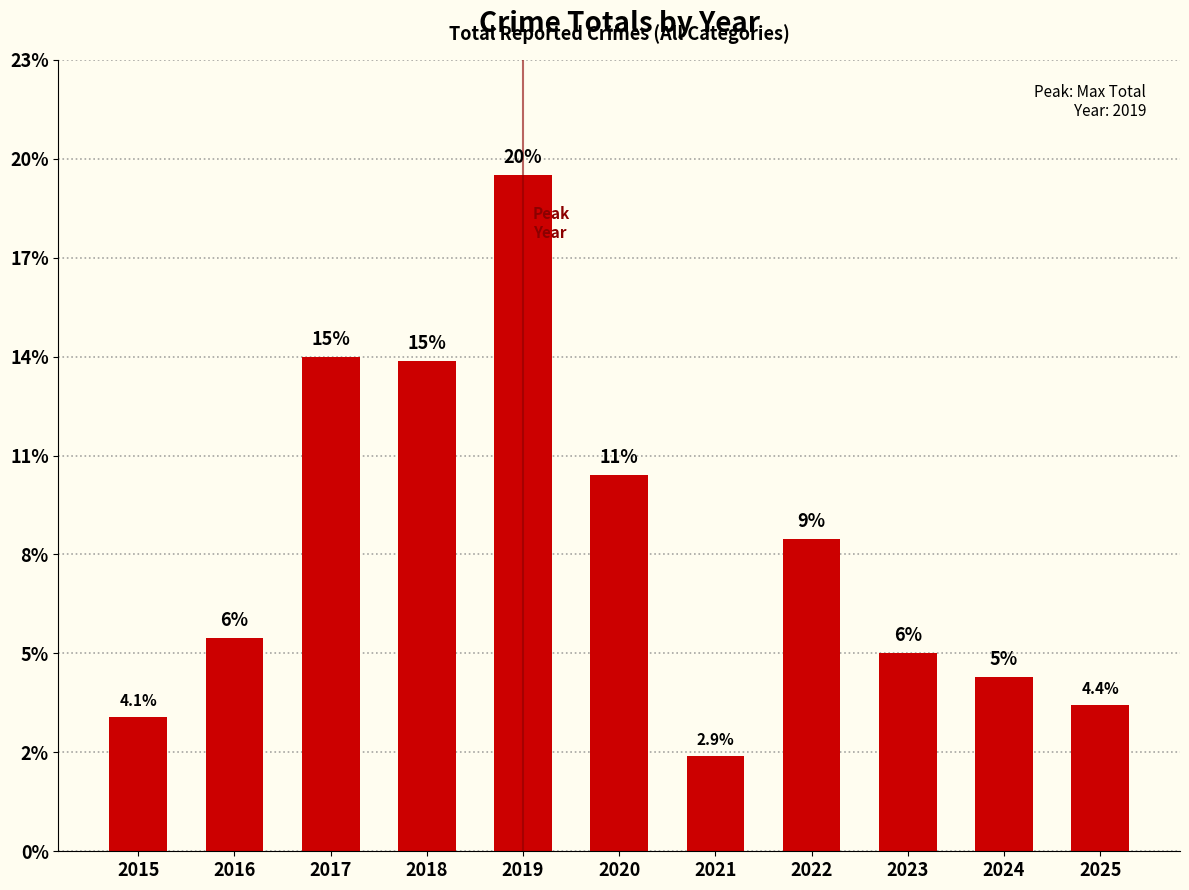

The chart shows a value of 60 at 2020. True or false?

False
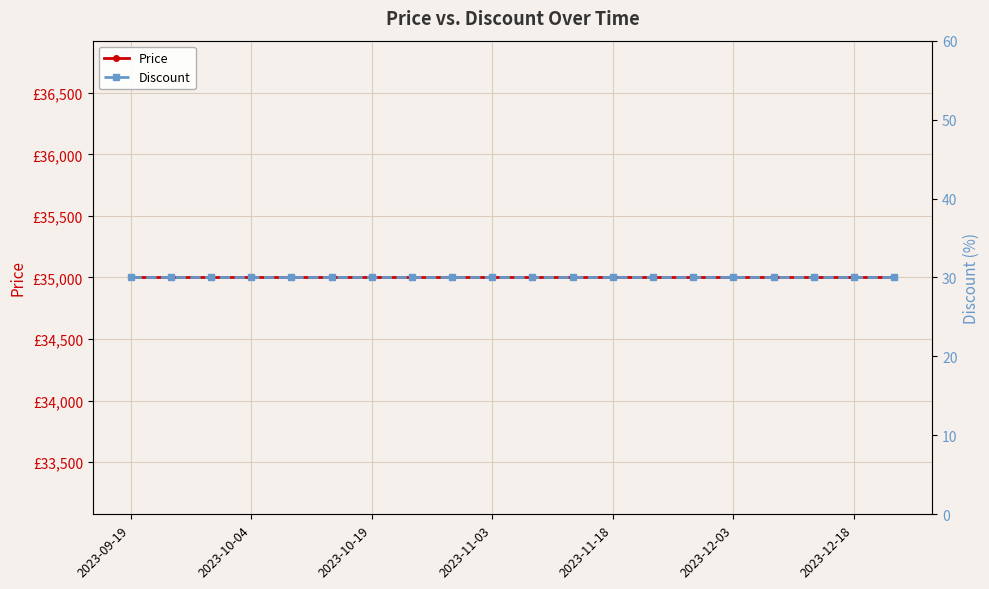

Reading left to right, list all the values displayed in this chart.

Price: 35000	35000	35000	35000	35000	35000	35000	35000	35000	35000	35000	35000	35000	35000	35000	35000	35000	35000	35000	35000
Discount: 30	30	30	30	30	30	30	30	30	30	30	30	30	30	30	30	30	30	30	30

□ □ □ □

## Exercise description
Count the lines in the rows above that contain the string "chart", with case counting, and give only the number.

## Expected output
2